◆ Data shown
▬▬▬

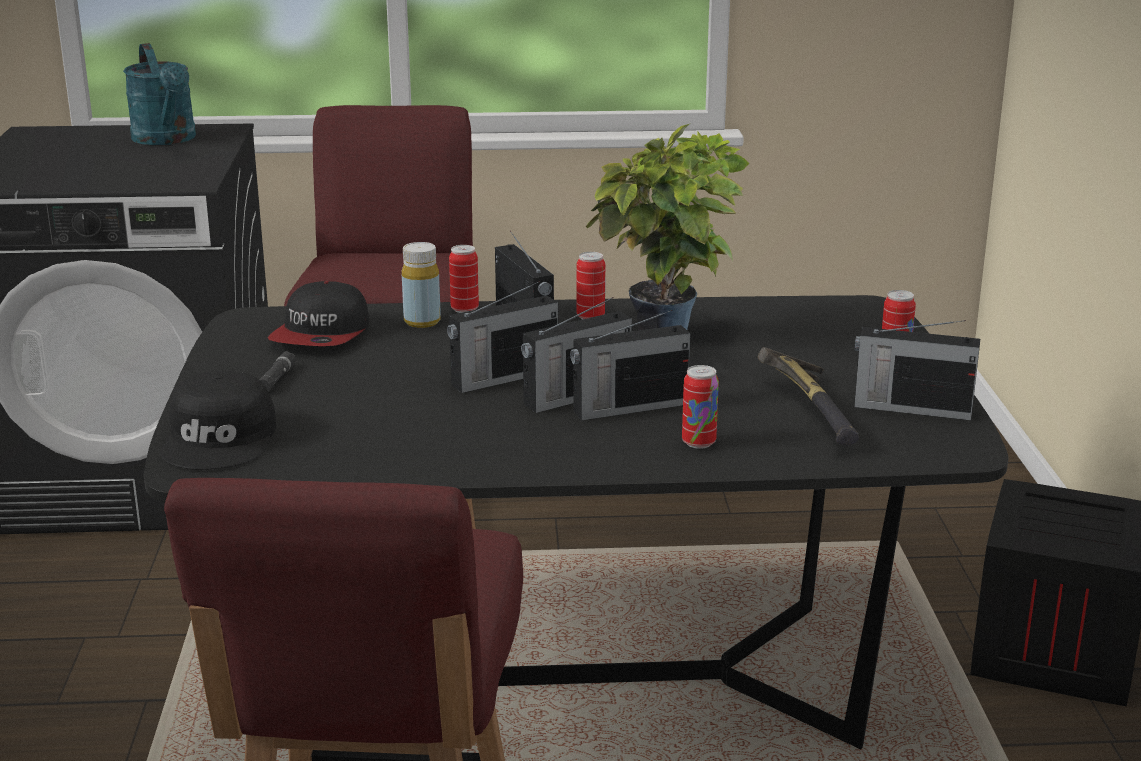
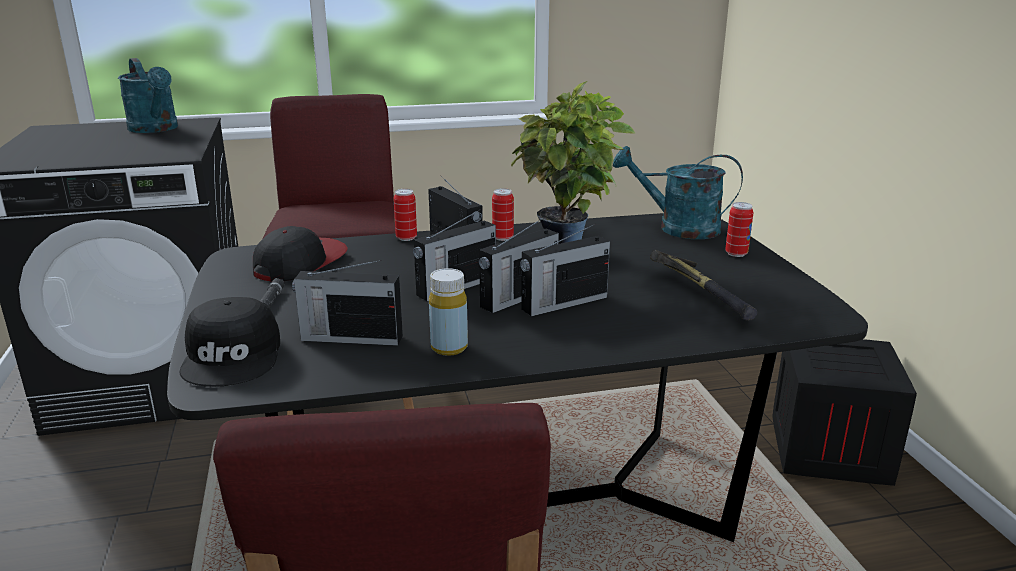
camera: 10 degrees left, 0 degrees up
(322, 334) = (300, 263): cap -> cap turned 150 degrees counterclockwise
(422, 322) = (377, 249): yellow bottle -> yellow bottle (449, 347)
(698, 442) = (631, 327): can -> none
(835, 319) = (677, 228): none -> turquoise watering can
(910, 408) = (771, 288): radio -> radio (350, 338)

▬▬▬

◆ Work instruction
Using the material above, print word for word the lines from the one holding "(698, 442) = (631, 327): can -> none" through the last line.

◆ Task output
(698, 442) = (631, 327): can -> none
(835, 319) = (677, 228): none -> turquoise watering can
(910, 408) = (771, 288): radio -> radio (350, 338)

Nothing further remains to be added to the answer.